二ひきの馬が、まどのところでぐうるぐうるとひるねをしていました。

すると、すずしい風がでてきたので、一ぴきがくしゃめをしてめをさましました。

ところが、あとあしがいっぽんしびれていたので、よろよろとよろけてしまいました。

「おやおや。」

そのあしに力をいれようとしても、さっぱりはいりません。

そこでともだちの馬をゆりおこしました。

「たいへんだ、あとあしをいっぽん、だれかにぬすまれてしまった。」

「だって、ちゃんとついてるじゃないか。」

「いやこれはちがう。だれかのあしだ。」

「どうして。」

「ぼくの思うままに歩かないもの。ちょっとこのあしをけとばしてくれ。」

そこで、ともだちの馬は、ひづめでそのあしをぽォんとけとばしました。

「やっぱりこれはぼくのじゃない、いたくないもの。ぼくのあしならいたいはずだ。よし、はやく、ぬすまれたあしをみつけてこよう。」

そこで、その馬はよろよろと歩いてゆきました。

「やァ、椅子がある。椅子がぼくのあしをぬすんだのかもしれない。よし、けとばしてやろう、ぼくのあしならいたいはずだ。
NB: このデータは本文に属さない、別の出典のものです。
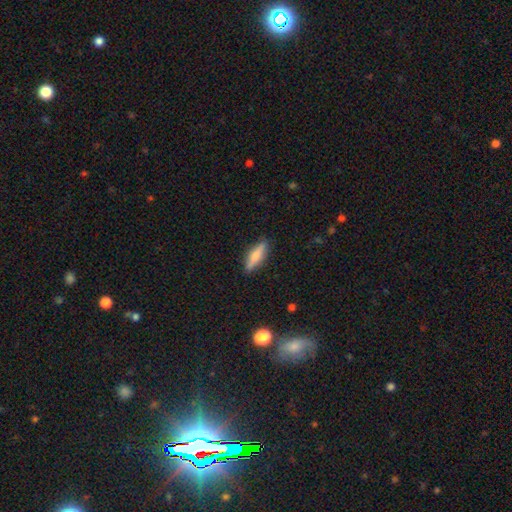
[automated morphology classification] Smooth or featured?
  - smooth: 60% *
  - featured or disk: 33%
  - star or artifact: 7%
How rounded?
  - cigar-shaped: 67% *
  - in between: 31%
  - round: 2%
Merging?
  - none: 87% *
  - minor disturbance: 9%
  - major disturbance: 2%
  - merger: 1%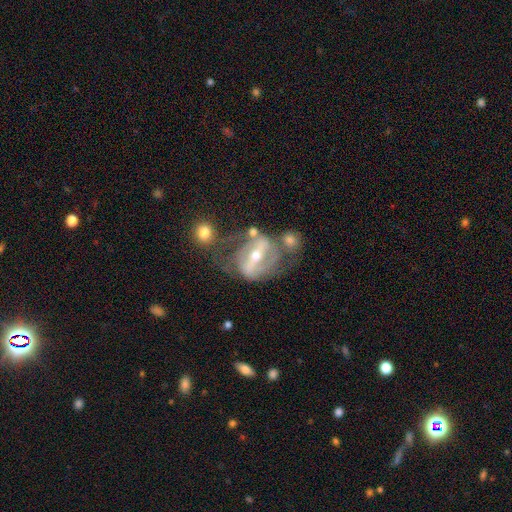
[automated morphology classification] Smooth or featured? Predicted: featured or disk (p=0.83). Edge-on disk? Predicted: no (p=0.90). Bar? Predicted: strong (p=0.78). Spiral arms? Predicted: yes (p=0.70). Spiral winding? Predicted: medium (p=0.42). Spiral arm count? Predicted: 2 (p=0.77). Bulge size? Predicted: moderate (p=0.57). Merging? Predicted: none (p=0.49).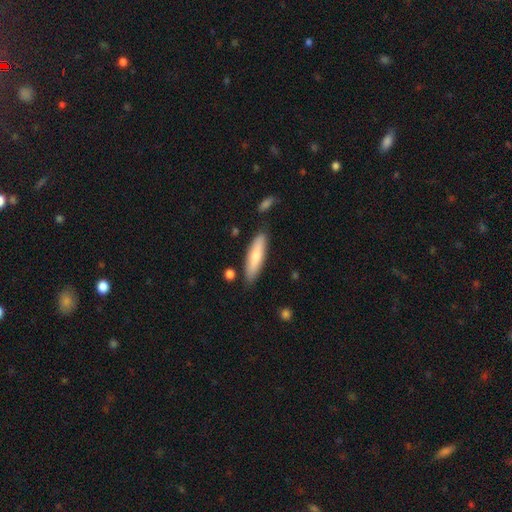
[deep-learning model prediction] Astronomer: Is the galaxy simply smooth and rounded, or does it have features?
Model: smooth — 73%.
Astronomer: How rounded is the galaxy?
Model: cigar-shaped — 66%.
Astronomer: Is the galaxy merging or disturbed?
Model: none — 82%.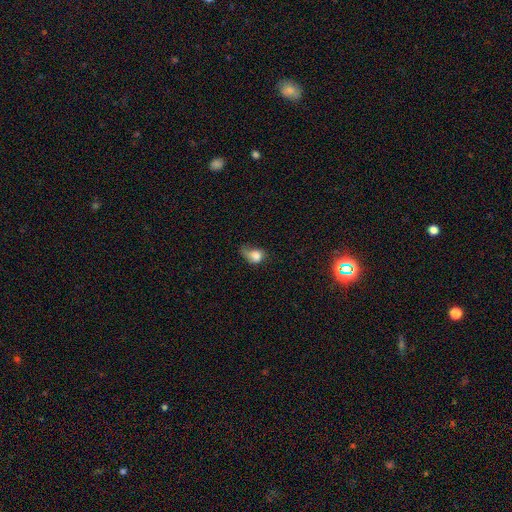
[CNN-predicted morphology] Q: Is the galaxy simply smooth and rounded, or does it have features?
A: smooth — 75%.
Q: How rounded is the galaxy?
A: in between — 62%.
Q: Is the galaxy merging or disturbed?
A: major disturbance — 37%.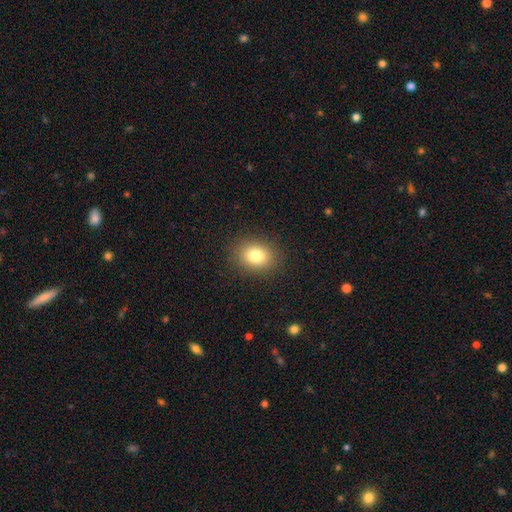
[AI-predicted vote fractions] A smooth galaxy with no disk features (80%) that is in between round and cigar-shaped (52%). Merging: none (88%).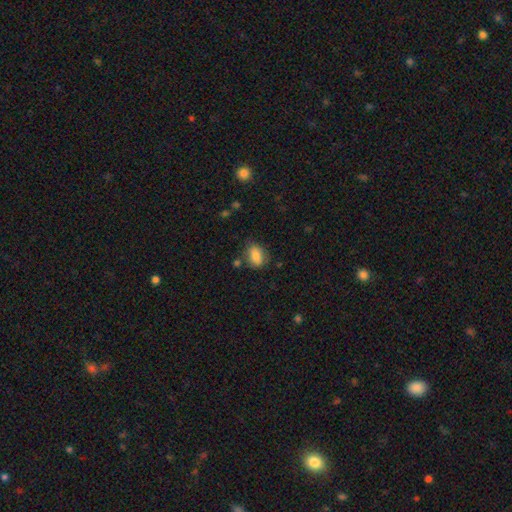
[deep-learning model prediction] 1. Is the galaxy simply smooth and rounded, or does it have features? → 83% smooth, 9% featured or disk, 8% star or artifact.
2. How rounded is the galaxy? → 75% in between, 24% round, 2% cigar-shaped.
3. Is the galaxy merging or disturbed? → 72% none, 18% minor disturbance, 5% major disturbance, 5% merger.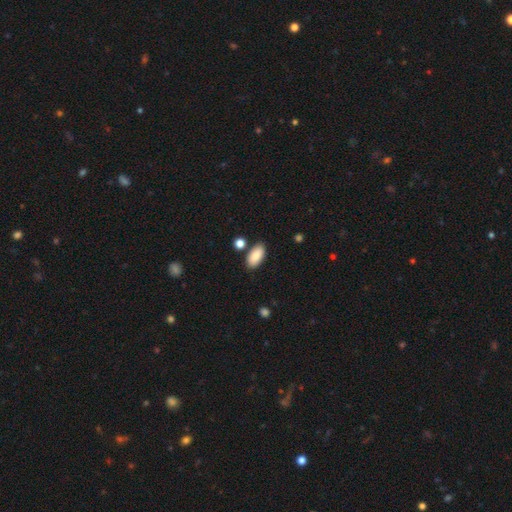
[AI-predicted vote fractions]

」

馬はかたあしで、椅子のあしをけとばしました。

椅子は、いたいとも、なんともいわないで、こわれてしまいました。

馬は、テーブルのあしや、ベッドのあしを、ぽんぽんけってまわりました。けれど、どれもいたいといわなくて、こわれてしまいました。

いくらさがしてもぬすまれたあしはありません。

「ひょっとしたら、あいつがとったのかもしれない。」

と馬は思いました。

そこで、馬はともだちの馬のところへかえってきました。そして、すきをみて、ともだちのあとあしをぽォんとけとばしました。

するとともだちは、

「いたいッ。」

とさけんでとびあがりました。

「そォらみろ、それがぼくのあしだ。きみだろう、ぬすんだのは。」

「このとんまめが。」

ともだちの馬は力いっぱいけかえしました。

しびれがもうなおっていたので、その馬も、

「いたいッ。」

と、とびあがりました。

そして、やっとのことで、じぶんのあしはぬすまれたのではなく、しびれていたのだとわかりました。